**PROBLEM TO SOLVE**
Can you quote every row below word for word, leaving out the pictures?

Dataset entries
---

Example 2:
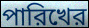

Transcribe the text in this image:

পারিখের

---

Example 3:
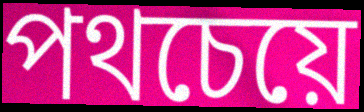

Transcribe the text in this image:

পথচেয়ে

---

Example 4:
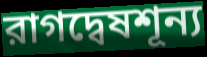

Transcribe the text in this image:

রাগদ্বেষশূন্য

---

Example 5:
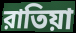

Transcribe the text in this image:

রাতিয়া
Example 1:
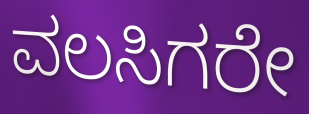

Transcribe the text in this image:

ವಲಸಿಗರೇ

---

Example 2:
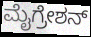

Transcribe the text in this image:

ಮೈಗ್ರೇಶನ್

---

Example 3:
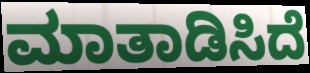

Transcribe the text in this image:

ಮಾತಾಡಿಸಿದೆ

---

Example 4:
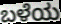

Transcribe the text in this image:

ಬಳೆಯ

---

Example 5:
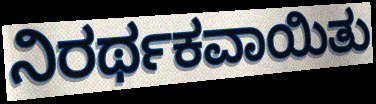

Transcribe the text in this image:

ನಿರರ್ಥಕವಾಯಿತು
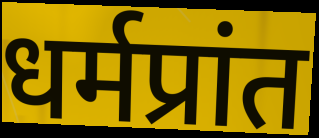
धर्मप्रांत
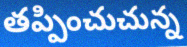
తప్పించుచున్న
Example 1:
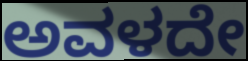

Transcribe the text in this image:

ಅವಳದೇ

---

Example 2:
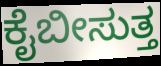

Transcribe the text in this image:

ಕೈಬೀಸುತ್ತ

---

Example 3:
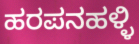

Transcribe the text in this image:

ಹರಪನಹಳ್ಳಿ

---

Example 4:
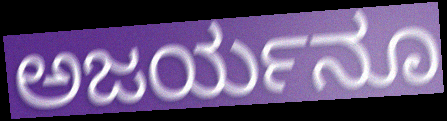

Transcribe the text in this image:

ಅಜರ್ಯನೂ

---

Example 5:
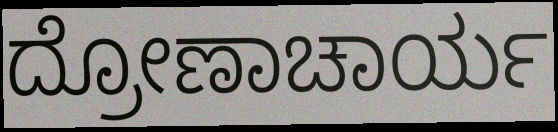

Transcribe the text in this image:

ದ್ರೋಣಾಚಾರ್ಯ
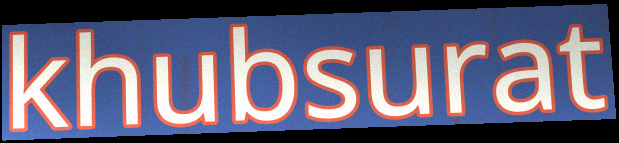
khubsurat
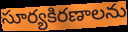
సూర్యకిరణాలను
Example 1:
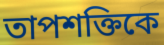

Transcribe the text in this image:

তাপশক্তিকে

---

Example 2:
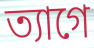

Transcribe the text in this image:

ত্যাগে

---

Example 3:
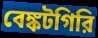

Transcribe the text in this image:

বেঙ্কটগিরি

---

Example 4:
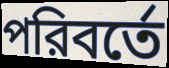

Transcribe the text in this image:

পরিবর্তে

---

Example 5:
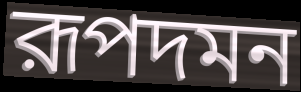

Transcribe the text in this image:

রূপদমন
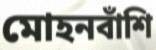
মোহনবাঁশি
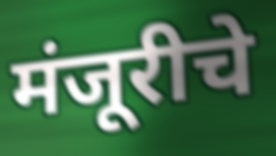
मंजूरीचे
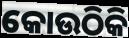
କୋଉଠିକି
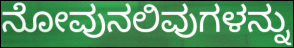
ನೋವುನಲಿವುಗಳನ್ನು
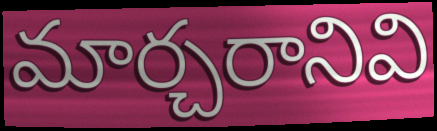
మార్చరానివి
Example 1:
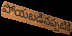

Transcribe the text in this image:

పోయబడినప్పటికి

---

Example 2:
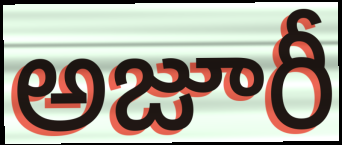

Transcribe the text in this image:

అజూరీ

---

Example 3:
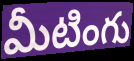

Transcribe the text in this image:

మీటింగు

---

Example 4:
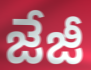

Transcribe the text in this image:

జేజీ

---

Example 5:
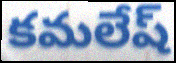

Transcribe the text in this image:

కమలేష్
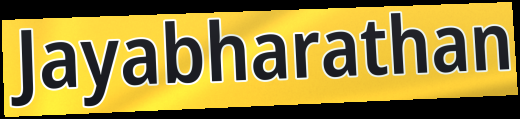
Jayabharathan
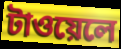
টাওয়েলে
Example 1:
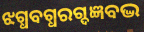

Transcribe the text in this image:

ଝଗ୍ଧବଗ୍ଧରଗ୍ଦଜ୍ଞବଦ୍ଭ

**TASK OUTPUT**
---

Example 2:

Transcribe the text in this image:

পারিখের

---

Example 3:

Transcribe the text in this image:

পথচেয়ে

---

Example 4:

Transcribe the text in this image:

রাগদ্বেষশূন্য

---

Example 5:

Transcribe the text in this image:

রাতিয়া
Example 1:

Transcribe the text in this image:

ವಲಸಿಗರೇ

---

Example 2:

Transcribe the text in this image:

ಮೈಗ್ರೇಶನ್

---

Example 3:

Transcribe the text in this image:

ಮಾತಾಡಿಸಿದೆ

---

Example 4:

Transcribe the text in this image:

ಬಳೆಯ

---

Example 5:

Transcribe the text in this image:

ನಿರರ್ಥಕವಾಯಿತು
धर्मप्रांत
తప్పించుచున్న
Example 1:

Transcribe the text in this image:

ಅವಳದೇ

---

Example 2:

Transcribe the text in this image:

ಕೈಬೀಸುತ್ತ

---

Example 3:

Transcribe the text in this image:

ಹರಪನಹಳ್ಳಿ

---

Example 4:

Transcribe the text in this image:

ಅಜರ್ಯನೂ

---

Example 5:

Transcribe the text in this image:

ದ್ರೋಣಾಚಾರ್ಯ
khubsurat
సూర్యకిరణాలను
Example 1:

Transcribe the text in this image:

তাপশক্তিকে

---

Example 2:

Transcribe the text in this image:

ত্যাগে

---

Example 3:

Transcribe the text in this image:

বেঙ্কটগিরি

---

Example 4:

Transcribe the text in this image:

পরিবর্তে

---

Example 5:

Transcribe the text in this image:

রূপদমন
মোহনবাঁশি
मंजूरीचे
କୋଉଠିକି
ನೋವುನಲಿವುಗಳನ್ನು
మార్చరానివి
Example 1:

Transcribe the text in this image:

పోయబడినప్పటికి

---

Example 2:

Transcribe the text in this image:

అజూరీ

---

Example 3:

Transcribe the text in this image:

మీటింగు

---

Example 4:

Transcribe the text in this image:

జేజీ

---

Example 5:

Transcribe the text in this image:

కమలేష్
Jayabharathan
টাওয়েলে
Example 1:

Transcribe the text in this image:

ଝଗ୍ଧବଗ୍ଧରଗ୍ଦଜ୍ଞବଦ୍ଭ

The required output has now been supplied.